[Material provided start]

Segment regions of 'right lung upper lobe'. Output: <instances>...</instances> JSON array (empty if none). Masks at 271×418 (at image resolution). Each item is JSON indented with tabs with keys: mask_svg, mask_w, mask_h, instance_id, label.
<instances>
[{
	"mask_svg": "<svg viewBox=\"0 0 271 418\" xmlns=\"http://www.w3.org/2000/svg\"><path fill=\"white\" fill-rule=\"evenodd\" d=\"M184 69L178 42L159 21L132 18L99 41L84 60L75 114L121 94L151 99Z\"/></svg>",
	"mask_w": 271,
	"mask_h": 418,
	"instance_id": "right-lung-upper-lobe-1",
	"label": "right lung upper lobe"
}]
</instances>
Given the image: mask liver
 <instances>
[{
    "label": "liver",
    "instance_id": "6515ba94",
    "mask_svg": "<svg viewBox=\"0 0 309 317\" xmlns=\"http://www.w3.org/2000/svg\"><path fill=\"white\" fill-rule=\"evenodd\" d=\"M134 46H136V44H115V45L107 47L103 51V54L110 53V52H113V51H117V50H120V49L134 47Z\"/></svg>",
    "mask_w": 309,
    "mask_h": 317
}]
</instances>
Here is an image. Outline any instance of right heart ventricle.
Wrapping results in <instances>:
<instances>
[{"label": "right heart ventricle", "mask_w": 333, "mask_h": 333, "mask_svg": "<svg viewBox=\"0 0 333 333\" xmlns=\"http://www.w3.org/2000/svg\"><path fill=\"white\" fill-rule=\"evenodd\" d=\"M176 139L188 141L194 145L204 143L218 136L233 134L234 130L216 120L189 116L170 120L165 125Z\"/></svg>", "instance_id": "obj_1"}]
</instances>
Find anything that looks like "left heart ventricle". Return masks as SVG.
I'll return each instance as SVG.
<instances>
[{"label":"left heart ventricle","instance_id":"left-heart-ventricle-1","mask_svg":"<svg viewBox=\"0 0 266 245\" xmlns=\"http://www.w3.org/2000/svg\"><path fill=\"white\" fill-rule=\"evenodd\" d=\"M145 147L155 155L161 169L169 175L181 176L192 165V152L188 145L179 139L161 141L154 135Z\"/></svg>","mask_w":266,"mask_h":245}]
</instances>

[Material provided end]

## What is needed
Switch each "image" in the records above to "input", then write out all the records again with nothing else changed.

## The reply
Segment regions of 'right lung upper lobe'. Output: <instances>...</instances> JSON array (empty if none). Masks at 271×418 (at input resolution). Each item is JSON indented with tabs with keys: mask_svg, mask_w, mask_h, instance_id, label.
<instances>
[{
	"mask_svg": "<svg viewBox=\"0 0 271 418\" xmlns=\"http://www.w3.org/2000/svg\"><path fill=\"white\" fill-rule=\"evenodd\" d=\"M184 69L178 42L159 21L132 18L99 41L84 60L75 114L121 94L151 99Z\"/></svg>",
	"mask_w": 271,
	"mask_h": 418,
	"instance_id": "right-lung-upper-lobe-1",
	"label": "right lung upper lobe"
}]
</instances>
Given the input: mask liver
 <instances>
[{
    "label": "liver",
    "instance_id": "6515ba94",
    "mask_svg": "<svg viewBox=\"0 0 309 317\" xmlns=\"http://www.w3.org/2000/svg\"><path fill=\"white\" fill-rule=\"evenodd\" d=\"M134 46H136V44H115V45L107 47L103 51V54L110 53V52H113V51H117V50H120V49L134 47Z\"/></svg>",
    "mask_w": 309,
    "mask_h": 317
}]
</instances>
Here is an input. Outline any instance of right heart ventricle.
Wrapping results in <instances>:
<instances>
[{"label": "right heart ventricle", "mask_w": 333, "mask_h": 333, "mask_svg": "<svg viewBox=\"0 0 333 333\" xmlns=\"http://www.w3.org/2000/svg\"><path fill=\"white\" fill-rule=\"evenodd\" d=\"M176 139L188 141L194 145L204 143L218 136L233 134L234 130L216 120L189 116L170 120L165 125Z\"/></svg>", "instance_id": "obj_1"}]
</instances>
Find anything that looks like "left heart ventricle". Return masks as SVG.
I'll return each instance as SVG.
<instances>
[{"label":"left heart ventricle","instance_id":"left-heart-ventricle-1","mask_svg":"<svg viewBox=\"0 0 266 245\" xmlns=\"http://www.w3.org/2000/svg\"><path fill=\"white\" fill-rule=\"evenodd\" d=\"M145 147L155 155L161 169L169 175L181 176L192 165V152L188 145L179 139L161 141L154 135Z\"/></svg>","mask_w":266,"mask_h":245}]
</instances>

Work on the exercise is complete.